Personal information
- Date of birth: 10 May 1972 (age 53)
- Place of birth: Vallensbæk, Denmark

Team information
- Current team: Ringkøbing IF (head coach)

Youth career
- Vallensbæk IF
- KB

Senior career*
- Years: Team / Apps / (Gls)
- 1991–1992: KB / 1 / (0)
- 1992–1993: Copenhagen / 0 / (0)
- 1993–1996: Næstved
- 1996: Lyngby
- 1997–1998: Vejle / 59 / (16)
- 1998–2001: OB
- 2001: Silkeborg
- 2002–2005: SønderjyskE

International career
- 1988–1992: Denmark U19 / 14 / (2)
- 1993: Denmark U21 / 2 / (1)

Managerial career
- 2006–2009: SønderjyskE (assistant)
- 2009–2011: Vejle BK (assistant)
- 2011–2013: Vejle Kolding
- 2013–2015: FC Fredericia
- 2015–2020: Ringkøbing IF
- 2023–: Ringkøbing IF

= Nicolai Wael =

Danish football manager (born 1972)

Nicolai Wael (born 10 May 1972) is a Danish professional football manager and former player who is the head coach of Denmark Series club Ringkøbing IF.

SOURCE MATERIAL -

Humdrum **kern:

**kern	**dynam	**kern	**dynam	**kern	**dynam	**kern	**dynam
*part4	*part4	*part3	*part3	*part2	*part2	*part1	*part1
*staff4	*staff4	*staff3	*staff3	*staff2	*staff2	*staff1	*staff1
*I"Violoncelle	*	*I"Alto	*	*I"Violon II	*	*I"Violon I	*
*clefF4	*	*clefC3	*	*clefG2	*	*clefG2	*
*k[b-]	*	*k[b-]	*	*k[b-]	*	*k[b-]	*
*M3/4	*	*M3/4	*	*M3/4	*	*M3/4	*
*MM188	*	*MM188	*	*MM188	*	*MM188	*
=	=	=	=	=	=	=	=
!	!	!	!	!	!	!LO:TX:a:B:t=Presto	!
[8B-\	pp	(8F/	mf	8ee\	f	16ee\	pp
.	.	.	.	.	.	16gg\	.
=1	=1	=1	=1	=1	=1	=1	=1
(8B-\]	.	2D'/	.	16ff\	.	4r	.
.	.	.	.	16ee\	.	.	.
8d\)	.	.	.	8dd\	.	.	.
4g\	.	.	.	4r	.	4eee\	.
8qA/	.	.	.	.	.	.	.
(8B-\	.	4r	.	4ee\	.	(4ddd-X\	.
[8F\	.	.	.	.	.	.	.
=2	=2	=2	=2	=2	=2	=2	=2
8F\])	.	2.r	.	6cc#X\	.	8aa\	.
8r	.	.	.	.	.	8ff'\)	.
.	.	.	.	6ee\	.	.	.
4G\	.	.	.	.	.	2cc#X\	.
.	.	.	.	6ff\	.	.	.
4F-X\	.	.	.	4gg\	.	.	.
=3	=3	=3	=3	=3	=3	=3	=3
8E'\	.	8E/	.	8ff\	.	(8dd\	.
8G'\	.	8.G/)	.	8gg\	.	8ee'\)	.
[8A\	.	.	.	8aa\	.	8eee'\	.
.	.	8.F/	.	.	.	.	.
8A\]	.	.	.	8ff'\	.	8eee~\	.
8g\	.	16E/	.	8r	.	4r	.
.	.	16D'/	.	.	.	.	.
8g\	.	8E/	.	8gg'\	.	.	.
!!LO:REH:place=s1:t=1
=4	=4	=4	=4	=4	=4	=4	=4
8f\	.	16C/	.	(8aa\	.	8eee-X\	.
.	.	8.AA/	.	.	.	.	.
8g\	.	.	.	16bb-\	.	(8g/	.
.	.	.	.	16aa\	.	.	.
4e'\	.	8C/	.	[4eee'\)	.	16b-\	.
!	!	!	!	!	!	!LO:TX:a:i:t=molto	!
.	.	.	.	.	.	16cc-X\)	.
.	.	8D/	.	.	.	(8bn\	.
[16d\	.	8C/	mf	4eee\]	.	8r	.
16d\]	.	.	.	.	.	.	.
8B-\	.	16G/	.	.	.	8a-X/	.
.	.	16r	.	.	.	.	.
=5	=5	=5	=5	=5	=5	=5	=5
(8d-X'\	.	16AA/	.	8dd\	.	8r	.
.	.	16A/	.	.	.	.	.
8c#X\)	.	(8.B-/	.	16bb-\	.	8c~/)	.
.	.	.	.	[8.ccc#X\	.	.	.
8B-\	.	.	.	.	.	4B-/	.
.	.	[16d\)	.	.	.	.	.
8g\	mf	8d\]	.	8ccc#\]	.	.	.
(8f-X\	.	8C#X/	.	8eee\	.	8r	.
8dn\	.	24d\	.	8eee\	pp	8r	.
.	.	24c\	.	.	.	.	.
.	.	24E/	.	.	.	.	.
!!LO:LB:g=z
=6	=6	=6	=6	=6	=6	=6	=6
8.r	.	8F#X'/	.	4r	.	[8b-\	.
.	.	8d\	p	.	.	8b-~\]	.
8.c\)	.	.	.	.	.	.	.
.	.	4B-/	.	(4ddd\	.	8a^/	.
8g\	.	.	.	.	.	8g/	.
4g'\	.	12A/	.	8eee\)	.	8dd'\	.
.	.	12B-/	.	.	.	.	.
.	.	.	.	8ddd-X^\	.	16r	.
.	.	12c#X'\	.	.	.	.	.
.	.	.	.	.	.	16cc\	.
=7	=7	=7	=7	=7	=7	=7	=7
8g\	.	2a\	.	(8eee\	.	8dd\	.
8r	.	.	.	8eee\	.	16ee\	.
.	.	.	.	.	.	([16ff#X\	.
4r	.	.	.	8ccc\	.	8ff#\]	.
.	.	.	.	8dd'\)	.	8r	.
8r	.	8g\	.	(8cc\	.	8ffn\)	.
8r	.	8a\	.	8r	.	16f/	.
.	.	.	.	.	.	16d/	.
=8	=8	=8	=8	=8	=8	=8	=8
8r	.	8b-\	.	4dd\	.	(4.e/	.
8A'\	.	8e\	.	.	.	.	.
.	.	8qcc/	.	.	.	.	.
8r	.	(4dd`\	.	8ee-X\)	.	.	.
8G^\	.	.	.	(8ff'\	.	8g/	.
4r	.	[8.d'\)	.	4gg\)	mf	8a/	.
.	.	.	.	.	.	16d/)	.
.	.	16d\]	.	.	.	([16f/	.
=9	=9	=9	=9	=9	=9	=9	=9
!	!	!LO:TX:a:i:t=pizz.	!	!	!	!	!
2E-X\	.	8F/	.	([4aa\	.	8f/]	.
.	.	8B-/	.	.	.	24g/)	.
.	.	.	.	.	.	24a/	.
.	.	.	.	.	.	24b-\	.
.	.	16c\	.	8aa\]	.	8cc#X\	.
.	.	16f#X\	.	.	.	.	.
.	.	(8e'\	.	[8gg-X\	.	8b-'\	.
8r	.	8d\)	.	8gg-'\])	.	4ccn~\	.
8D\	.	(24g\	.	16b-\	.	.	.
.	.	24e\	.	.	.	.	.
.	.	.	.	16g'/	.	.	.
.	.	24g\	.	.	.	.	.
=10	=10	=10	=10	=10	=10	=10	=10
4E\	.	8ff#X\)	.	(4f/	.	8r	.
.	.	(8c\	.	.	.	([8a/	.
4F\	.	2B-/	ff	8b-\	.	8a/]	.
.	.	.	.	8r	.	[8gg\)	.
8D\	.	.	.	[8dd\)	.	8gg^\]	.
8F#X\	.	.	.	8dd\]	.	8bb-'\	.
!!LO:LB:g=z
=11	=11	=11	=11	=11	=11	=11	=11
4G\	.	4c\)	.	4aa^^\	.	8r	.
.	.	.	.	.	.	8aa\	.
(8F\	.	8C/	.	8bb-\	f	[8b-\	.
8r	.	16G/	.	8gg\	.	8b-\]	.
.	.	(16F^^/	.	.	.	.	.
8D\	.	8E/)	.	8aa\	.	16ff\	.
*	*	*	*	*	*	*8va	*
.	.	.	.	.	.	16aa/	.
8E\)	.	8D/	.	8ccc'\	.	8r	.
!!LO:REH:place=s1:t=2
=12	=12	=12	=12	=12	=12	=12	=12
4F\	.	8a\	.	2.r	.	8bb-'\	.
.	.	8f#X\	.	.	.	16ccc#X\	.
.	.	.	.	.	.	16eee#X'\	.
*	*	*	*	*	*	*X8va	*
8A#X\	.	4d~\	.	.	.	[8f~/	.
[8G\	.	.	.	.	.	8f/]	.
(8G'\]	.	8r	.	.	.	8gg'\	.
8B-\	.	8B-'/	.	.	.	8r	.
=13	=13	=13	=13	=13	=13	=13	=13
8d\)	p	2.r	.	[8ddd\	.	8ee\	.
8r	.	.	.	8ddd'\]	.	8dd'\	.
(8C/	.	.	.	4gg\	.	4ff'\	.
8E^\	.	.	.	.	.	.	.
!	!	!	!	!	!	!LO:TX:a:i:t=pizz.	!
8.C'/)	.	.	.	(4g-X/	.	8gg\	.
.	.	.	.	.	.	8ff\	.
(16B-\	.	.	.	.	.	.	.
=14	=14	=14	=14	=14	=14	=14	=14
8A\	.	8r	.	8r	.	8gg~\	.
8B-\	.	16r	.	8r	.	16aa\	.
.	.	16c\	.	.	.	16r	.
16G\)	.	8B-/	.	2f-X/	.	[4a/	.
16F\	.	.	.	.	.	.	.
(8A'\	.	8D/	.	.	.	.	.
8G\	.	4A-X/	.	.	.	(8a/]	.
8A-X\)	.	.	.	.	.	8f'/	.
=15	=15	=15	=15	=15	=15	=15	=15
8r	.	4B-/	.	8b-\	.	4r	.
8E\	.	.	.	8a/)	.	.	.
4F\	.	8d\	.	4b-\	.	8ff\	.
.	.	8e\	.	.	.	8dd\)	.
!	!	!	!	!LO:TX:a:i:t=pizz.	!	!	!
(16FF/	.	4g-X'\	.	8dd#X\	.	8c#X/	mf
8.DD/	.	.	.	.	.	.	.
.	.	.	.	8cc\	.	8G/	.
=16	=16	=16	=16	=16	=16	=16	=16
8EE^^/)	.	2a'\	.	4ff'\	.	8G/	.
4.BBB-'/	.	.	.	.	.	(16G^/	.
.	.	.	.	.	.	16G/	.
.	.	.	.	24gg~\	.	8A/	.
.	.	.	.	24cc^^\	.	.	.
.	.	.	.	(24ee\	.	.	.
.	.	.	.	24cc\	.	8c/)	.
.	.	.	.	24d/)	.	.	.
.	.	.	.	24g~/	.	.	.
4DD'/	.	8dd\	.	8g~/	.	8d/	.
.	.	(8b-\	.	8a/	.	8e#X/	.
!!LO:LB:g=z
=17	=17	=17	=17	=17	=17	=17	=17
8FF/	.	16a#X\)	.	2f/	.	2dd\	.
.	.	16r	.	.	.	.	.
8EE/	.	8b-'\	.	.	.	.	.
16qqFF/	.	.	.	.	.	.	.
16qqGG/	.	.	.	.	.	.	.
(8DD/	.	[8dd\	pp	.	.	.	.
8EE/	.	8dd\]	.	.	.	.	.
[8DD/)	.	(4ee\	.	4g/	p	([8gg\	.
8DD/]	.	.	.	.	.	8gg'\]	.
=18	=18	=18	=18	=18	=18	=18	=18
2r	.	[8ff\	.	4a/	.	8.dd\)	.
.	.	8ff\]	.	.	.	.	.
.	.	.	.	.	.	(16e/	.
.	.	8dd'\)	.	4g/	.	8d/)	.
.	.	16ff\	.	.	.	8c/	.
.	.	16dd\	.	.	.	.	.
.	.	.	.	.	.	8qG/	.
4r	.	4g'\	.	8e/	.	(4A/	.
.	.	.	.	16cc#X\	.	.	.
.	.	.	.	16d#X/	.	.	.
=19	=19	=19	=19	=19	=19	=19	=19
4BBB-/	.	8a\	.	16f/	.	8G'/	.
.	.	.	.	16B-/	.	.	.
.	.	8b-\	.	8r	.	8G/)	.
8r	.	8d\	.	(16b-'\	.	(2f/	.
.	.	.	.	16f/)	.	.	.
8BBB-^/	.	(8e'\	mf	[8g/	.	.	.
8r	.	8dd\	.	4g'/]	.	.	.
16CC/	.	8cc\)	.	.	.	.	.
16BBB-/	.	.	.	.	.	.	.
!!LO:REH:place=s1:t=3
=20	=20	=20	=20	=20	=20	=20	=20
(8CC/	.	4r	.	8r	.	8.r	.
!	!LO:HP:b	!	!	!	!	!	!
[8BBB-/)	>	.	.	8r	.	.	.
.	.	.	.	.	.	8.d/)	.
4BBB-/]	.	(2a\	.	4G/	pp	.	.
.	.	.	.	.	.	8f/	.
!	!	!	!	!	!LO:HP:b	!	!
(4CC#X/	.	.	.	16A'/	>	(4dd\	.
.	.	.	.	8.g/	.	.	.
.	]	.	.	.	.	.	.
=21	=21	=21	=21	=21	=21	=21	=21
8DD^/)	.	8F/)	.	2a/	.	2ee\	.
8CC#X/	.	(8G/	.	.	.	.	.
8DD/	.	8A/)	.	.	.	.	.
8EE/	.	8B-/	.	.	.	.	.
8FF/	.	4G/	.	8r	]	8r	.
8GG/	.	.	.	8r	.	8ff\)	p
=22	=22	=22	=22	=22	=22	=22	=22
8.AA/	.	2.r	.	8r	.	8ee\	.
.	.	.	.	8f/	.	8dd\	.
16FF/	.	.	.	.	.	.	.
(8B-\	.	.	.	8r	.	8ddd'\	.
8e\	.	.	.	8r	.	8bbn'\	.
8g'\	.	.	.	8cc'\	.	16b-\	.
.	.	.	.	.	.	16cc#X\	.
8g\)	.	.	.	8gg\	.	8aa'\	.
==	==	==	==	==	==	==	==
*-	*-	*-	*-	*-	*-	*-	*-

WHAT THIS EXERCISE ASKS -
[a] In the Nicolai Wael profile, which club did he manage from 2013 to 2015?
[b] Write a continuation of the Nicolai Wael profile, starting after its final sentence.

SET OF ANSWERS -
[a] FC Fredericia

[b]
==Managerial career==
In April 2013 it was announced that he would replace Thomas Thomasberg as manager of FC Fredericia form the beginning of the 2013–14 season. He was sacked on 13 April 2015 due to a poor stint of 15 games without a win.

On 31 October 2015 he was named new manager of Ringkøbing IF in the Denmark Series. In 2017 he managed to get the club promoted to the Danish 2nd Divisions. He was sacked on 15 June 2020 with the club placed in the relegation zone. After a three-year absence, he returned as manager of Ringkøbing, succeeding Michael Pedersen.